Chetan’s broadside on the privileged class is puzzling as he writes and speaks only in good and flawless English, has been to the prestigious IIT and IIM, hails from urban middle class liberal society, is married to a Tamilian classmate in IIM  and is a celebrity who is a regular TV interviewee.  From his own classification, Chetan belongs to the privileged class which he mocks  at as the intellectuals who had for many years thrust their opinions on the ‘hoi polloi’ –who by inference lacked intellectualism to form their opinion. Chetan ‘s soft corner for the new aspirational class and his effusive praise for their spirit of  nationalism, for their love of tradition and abhorrence of beef, their hatred for Pakistanis  show that after enjoying the advantages of the privileged class, he has switched over with ease to the other side because according to him , the latter  values merit over privileges though he offers no evidential rationale to substantiate his opinion. So the erstwhile opinion maker who had influenced the less privileged people of his country through  his best- selling novels owes his allegiance  now to the rising aspirational class in an eloquent  language  that it does not possess.  So “heads I win, tails you lose” seems to be Chetan’s dictum.

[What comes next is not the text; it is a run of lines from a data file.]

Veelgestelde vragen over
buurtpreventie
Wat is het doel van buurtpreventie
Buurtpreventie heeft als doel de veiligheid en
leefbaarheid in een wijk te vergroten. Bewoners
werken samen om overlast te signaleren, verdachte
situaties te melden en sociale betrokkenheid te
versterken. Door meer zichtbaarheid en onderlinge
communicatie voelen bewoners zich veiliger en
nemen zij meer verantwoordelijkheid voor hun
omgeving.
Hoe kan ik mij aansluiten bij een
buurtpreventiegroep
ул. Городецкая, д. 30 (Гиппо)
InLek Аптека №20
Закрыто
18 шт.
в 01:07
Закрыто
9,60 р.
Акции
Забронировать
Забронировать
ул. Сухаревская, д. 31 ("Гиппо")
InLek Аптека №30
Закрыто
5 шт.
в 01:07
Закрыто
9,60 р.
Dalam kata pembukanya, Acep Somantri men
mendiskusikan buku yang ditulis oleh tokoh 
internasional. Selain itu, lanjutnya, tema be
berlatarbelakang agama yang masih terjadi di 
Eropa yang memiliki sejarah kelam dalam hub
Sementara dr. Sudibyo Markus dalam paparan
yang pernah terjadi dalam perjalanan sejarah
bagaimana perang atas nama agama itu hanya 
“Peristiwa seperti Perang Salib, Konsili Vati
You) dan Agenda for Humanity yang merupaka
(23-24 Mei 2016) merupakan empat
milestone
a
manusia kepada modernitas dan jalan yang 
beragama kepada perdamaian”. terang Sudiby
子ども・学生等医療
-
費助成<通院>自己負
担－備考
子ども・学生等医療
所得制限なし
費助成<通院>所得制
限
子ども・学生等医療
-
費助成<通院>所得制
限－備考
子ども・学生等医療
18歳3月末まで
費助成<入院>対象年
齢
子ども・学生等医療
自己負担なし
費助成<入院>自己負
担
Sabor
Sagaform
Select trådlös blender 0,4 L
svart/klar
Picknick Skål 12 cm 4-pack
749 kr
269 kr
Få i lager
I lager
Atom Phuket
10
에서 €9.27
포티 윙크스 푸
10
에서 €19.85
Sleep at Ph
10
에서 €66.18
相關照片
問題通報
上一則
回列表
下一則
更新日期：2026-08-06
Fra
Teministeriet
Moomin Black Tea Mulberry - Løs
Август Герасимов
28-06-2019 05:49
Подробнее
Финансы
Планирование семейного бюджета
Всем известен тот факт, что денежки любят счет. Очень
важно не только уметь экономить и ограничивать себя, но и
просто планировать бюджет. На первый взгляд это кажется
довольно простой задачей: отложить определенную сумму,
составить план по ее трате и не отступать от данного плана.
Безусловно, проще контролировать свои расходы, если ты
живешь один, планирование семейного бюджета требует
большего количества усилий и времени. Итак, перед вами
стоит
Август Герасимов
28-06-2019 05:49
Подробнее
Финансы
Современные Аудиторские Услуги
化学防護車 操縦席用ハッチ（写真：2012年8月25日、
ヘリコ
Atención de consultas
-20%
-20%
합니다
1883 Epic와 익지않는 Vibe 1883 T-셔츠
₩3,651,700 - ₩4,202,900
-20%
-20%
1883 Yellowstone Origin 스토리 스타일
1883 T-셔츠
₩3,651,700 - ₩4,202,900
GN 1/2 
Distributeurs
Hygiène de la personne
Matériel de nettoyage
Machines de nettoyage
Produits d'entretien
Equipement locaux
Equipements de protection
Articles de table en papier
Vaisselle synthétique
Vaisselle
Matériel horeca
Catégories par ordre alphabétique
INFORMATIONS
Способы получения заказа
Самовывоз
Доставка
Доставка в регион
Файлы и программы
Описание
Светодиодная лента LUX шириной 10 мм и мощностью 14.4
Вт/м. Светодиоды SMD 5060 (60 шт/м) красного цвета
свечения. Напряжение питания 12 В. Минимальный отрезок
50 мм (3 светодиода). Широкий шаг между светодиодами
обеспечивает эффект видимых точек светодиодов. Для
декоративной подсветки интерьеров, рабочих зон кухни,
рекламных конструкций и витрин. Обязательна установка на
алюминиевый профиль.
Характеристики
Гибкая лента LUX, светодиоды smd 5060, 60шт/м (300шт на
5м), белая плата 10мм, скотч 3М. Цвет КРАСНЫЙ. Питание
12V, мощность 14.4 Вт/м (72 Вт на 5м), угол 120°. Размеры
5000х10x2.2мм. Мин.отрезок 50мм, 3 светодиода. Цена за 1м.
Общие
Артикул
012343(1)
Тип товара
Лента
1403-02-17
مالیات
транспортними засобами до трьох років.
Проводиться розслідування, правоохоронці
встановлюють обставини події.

Again Chetan, the opinion maker in his new avatar makes a sweeping generalization that the privileged class has done a lot of wrongs,   has been disconnected from India( baffling for me, one of the hoi polloi because  who else can the privilege class connect with), has mired India in poverty with its left leaning ideas-( a contradiction to his statement that the new millennium has seen India grow in economic power and aspires for something bigger leading to the rise of the aspirational class-),  bred nepotism and thwarted merit( I assume Chetans rise to celebrity status when he was in the privileged class was not a case of patronage sans merit).
After meandering through the two classes- one now without voice but with eloquence of expression and the other with a newly acquired voice without the felicity of expression- Chetan seems to have realized that he may be guilty of a fourth mistake in his life if he arraigns the privileged class and comes with a wisecrack: “In the Great Indian Opinion Wars, may the best opinion for India win whichever side it comes from”- a concluding statement to keep himself on two states.  His change from the campus novel genr  to the non fictional collection of essays and speeches in “What Young India Wants” is symptomatic of the deep seated urge in him to reject the privileged class in which he was brought up and to re-root himself into the aspirational class which, according to this new entrant into aspirational class, desires merit and only merit, jettisons modernity to embrace tradition and  wears nationalism on its sleeves.